Records excerpted from a collection:
====
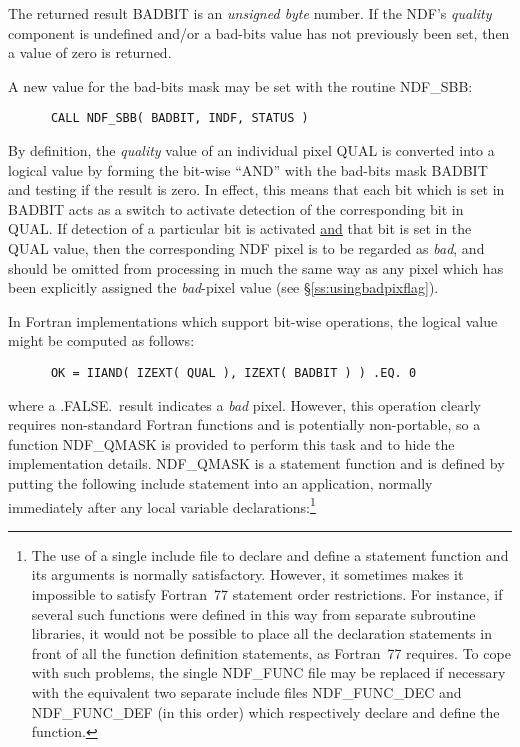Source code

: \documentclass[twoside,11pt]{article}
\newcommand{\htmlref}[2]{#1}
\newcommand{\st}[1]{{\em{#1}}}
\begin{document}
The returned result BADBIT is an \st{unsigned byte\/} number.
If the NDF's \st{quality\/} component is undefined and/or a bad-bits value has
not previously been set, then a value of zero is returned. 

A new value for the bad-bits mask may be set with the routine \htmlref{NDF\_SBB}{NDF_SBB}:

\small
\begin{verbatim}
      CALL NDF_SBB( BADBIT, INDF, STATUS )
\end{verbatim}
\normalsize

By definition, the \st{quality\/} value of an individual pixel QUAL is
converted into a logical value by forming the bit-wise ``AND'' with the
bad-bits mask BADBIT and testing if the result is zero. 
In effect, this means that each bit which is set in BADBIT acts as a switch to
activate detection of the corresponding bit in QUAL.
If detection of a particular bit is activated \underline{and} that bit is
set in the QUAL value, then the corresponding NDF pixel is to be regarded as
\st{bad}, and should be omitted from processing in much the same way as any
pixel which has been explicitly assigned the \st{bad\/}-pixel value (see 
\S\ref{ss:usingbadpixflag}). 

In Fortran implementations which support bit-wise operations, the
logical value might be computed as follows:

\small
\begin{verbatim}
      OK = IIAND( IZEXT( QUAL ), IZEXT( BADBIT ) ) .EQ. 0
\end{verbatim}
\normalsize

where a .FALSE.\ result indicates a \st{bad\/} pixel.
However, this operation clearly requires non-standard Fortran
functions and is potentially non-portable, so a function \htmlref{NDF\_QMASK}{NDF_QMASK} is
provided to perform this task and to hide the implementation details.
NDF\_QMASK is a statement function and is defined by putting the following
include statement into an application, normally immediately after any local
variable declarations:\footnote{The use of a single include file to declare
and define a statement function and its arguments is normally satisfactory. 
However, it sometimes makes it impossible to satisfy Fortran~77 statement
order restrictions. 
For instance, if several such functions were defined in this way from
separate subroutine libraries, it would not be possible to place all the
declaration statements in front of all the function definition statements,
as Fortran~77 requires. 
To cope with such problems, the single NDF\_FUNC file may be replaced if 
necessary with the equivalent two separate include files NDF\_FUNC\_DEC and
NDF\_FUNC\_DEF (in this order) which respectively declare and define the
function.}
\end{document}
====
Your job is to copy each entry exactly as written; the pictures do not go in.

__Solution to this problem__
Source code

: \documentclass[twoside,11pt]{article}
\newcommand{\htmlref}[2]{#1}
\newcommand{\st}[1]{{\em{#1}}}
\begin{document}
The returned result BADBIT is an \st{unsigned byte\/} number.
If the NDF's \st{quality\/} component is undefined and/or a bad-bits value has
not previously been set, then a value of zero is returned. 

A new value for the bad-bits mask may be set with the routine \htmlref{NDF\_SBB}{NDF_SBB}:

\small
\begin{verbatim}
      CALL NDF_SBB( BADBIT, INDF, STATUS )
\end{verbatim}
\normalsize

By definition, the \st{quality\/} value of an individual pixel QUAL is
converted into a logical value by forming the bit-wise ``AND'' with the
bad-bits mask BADBIT and testing if the result is zero. 
In effect, this means that each bit which is set in BADBIT acts as a switch to
activate detection of the corresponding bit in QUAL.
If detection of a particular bit is activated \underline{and} that bit is
set in the QUAL value, then the corresponding NDF pixel is to be regarded as
\st{bad}, and should be omitted from processing in much the same way as any
pixel which has been explicitly assigned the \st{bad\/}-pixel value (see 
\S\ref{ss:usingbadpixflag}). 

In Fortran implementations which support bit-wise operations, the
logical value might be computed as follows:

\small
\begin{verbatim}
      OK = IIAND( IZEXT( QUAL ), IZEXT( BADBIT ) ) .EQ. 0
\end{verbatim}
\normalsize

where a .FALSE.\ result indicates a \st{bad\/} pixel.
However, this operation clearly requires non-standard Fortran
functions and is potentially non-portable, so a function \htmlref{NDF\_QMASK}{NDF_QMASK} is
provided to perform this task and to hide the implementation details.
NDF\_QMASK is a statement function and is defined by putting the following
include statement into an application, normally immediately after any local
variable declarations:\footnote{The use of a single include file to declare
and define a statement function and its arguments is normally satisfactory. 
However, it sometimes makes it impossible to satisfy Fortran~77 statement
order restrictions. 
For instance, if several such functions were defined in this way from
separate subroutine libraries, it would not be possible to place all the
declaration statements in front of all the function definition statements,
as Fortran~77 requires. 
To cope with such problems, the single NDF\_FUNC file may be replaced if 
necessary with the equivalent two separate include files NDF\_FUNC\_DEC and
NDF\_FUNC\_DEF (in this order) which respectively declare and define the
function.}
\end{document}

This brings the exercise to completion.